Interesting thread. Given that it includes two discussion points that can sharply divide people in the PC world (AMD vs Intel, home build vs bought) I'm surprised it has all been so polite
It's a bit too long to quote individual items but one or two things spring to mind.
AMD Vs IntelYou can't - as has been pointed out - compare raw CPU speeds unless you are talking about the same CPU family.
Intel has the faster CPUs, AMD has better integrated GPUs, AMD is arguably better value in terms of bang-per-buck.
On the graphics front neither Intel nor AMD builtin graphics are up to more than light gaming duties anyway so I'm not sure it makes much of a difference to most users - for instance I think SImon would probably be fine with either for his uses.
There is an article comparing the performance of integrated GPU's
here - I'll just pull one of the graphs to show but most look similar (except the Cloud Gate benchmark which shows the Intel i5-4430 as the faster)
Note that both are trounced by either the Radeon HD7750 or GeForce GT640 both of which are considered only entry level cards. OK, to an extent this is because below this there's no point, given the current capabilities of integrated GPUs, buying anything slower. However both are only $80 graphics cards.
Integrated GPUs can usually drive multiple monitors these days but you might need to use different connectors to achieve this (eg DVI+HDMI or DVI+VGA). Any modern graphics card will do multiple monitors as well so you probably don't need a separate graphics card at all.
RAM bottlenecksThese days with 4, 8 or even 12 cores even fast DRAM is actually even further behind the CPU speed than it was back with Simon's 900MHz Duron with its 200MHz FSB -
but what has become much better is the amount of cache memory in CPUs and how that cache is handled so RAM speeds have relatively minor impact on overall system performance.
The latest Haswell chips specify DDR3-1600MHz and don't seem to benefit from higher than 2133MHz - it hurts overclocking if that's the game you're into to push the RAM faster than this.
Home build vs boughtI always build my own PCs - I'm just about to put a new MB and i7-4770K in my video editing machine. I rarely recommend others do though.
The bottom line is that if you're not at the performance end of the market it isn't cheaper and it's definitely not more convenient. Simon said he spent £360 - if he said exactly what he bought I missed it but I'm sort-of assuming that he recycled the case, HDD, optical drive and PSU at least.
For comparison look at
this pc from ebuyer. No affiliation except that I've bought a few bits from them in the past and they've all arrived OK. £370 for a complete system with a copy of windows 7. The same price gets you a system with an AMD A10-5700 3.4GHz processor and 12G of RAM.

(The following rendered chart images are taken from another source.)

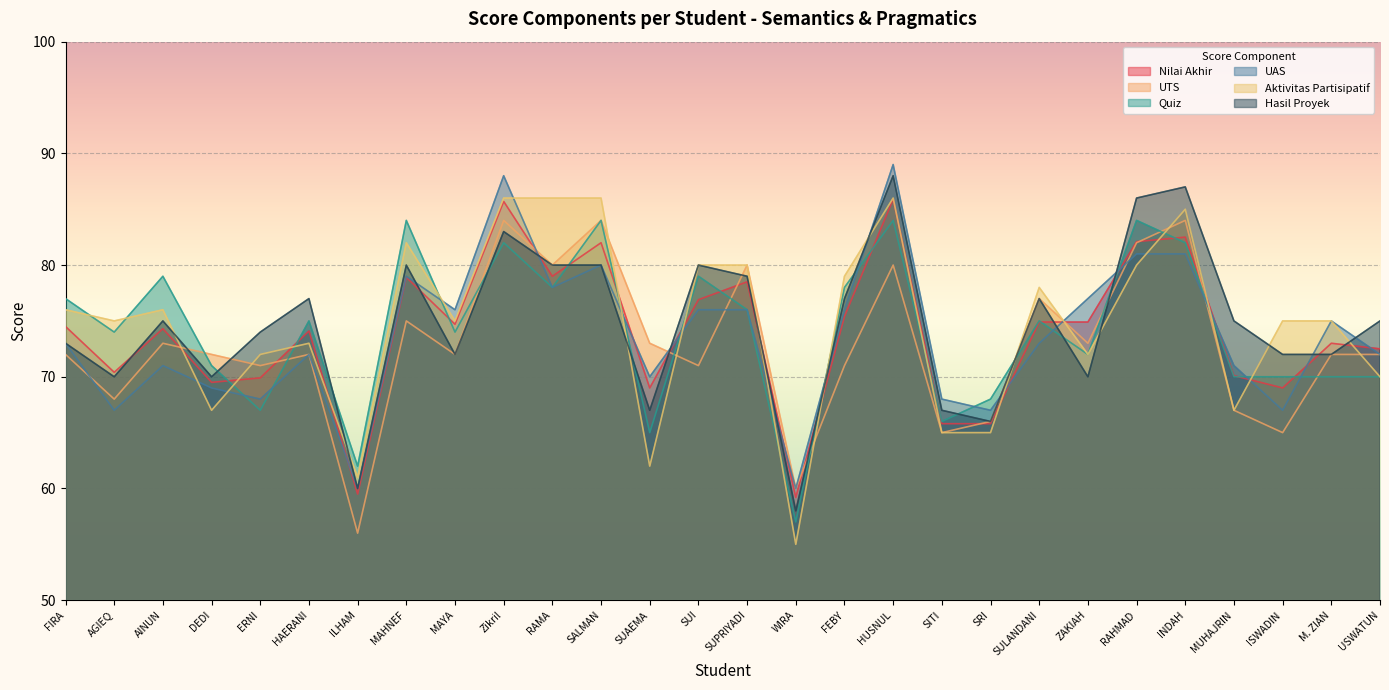

How many lines are shown in the chart?

6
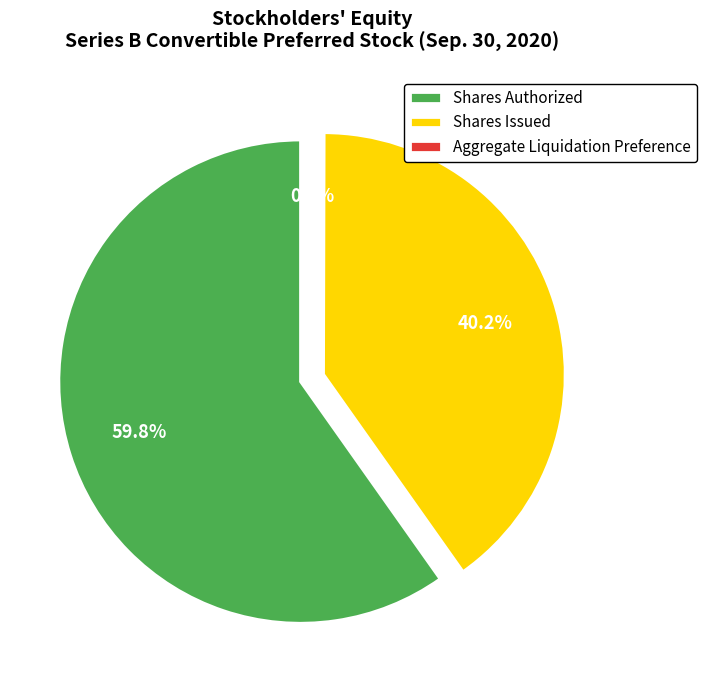

Count the number of slices in the pie.

3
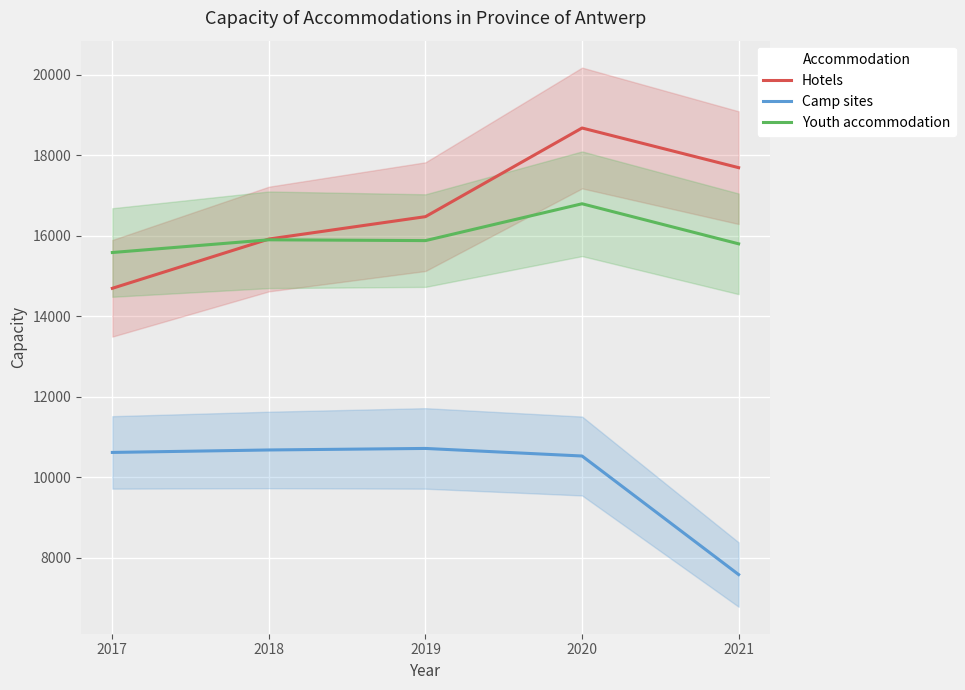

Read the Youth accommodation value at 2021, to the nearest 50.

15800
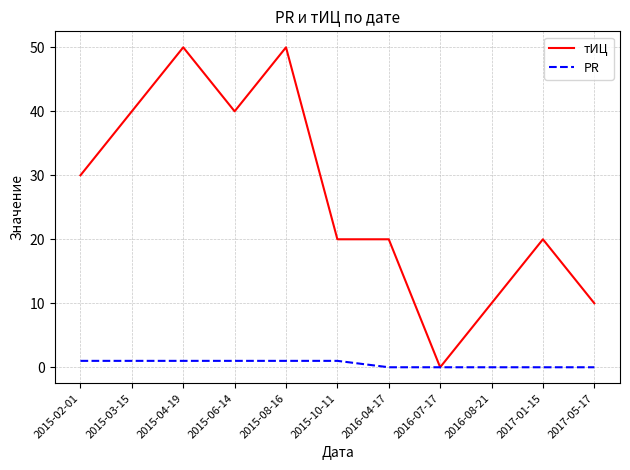

What is the greatest value displayed?

50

OK so DIY? Well, looking at the cheapest sources I can find the CPU costs £137 (ebay not cheapest I found BTW), RAM £55, M/B £60, disk £60, DVD writer £16, case+PSU £26.
While that
is 16 quid cheaper we haven't added an OS - if you need Windows that's another 70 quid for the OEM copy (which, strictly you aren't supposed to use for your own builds). PLUS there's a year's warranty so if it goes wrong there's half a chance you can just send it back to be fixed rather than have a set of different suppliers blame each other (or more likely you) for the problem.
[edit] Oh, and it looks like you get a keyboard and mouse with the system FWIW.
Simon might like to comment on how the AMD system compares with what he bought.
There are lots of reasons for DIY but price is not a good one. I tend to do it because I can pick exactly the components I want and because I find it more interesting but it isn't generally cheaper.
17" monitorsHmmm, Simon really do yourself a favour and get a decent monitor. You'll probably find the perceived desire for twin monitors will sort itself out if you get a modern 24" or even better 28" monitor. I find 16:10 better than 16:9 and the 28" ones are at 2560 x 1440 these days which gives you clarity and loads of screen real estate.
All contemporary processors use instruction pipelining to increase performance and the creation of Hyperthreading to increase pipeline depth even more through the logical CPU core is a very clever idea. It increases the use of already existing silicon to productive effect. Making 4 cores look like 8 has been shown to improve throughput. I can't help but think changing to a CAD program that has been designed to exploit the strengths of multi core processors would be worth considering.
Hyperthreading doesn't increase the pipeline depth - it uses the fact that modern CPUs have multiple execution units per core and some of these will be idle so to increase utilisation a "virtual core" is created. The original HT improved performance by 20-25% and I think the current generation gets more benefit.
The i5 is a four-core with no HT though - only the i7 (and i3) have hyperthreading.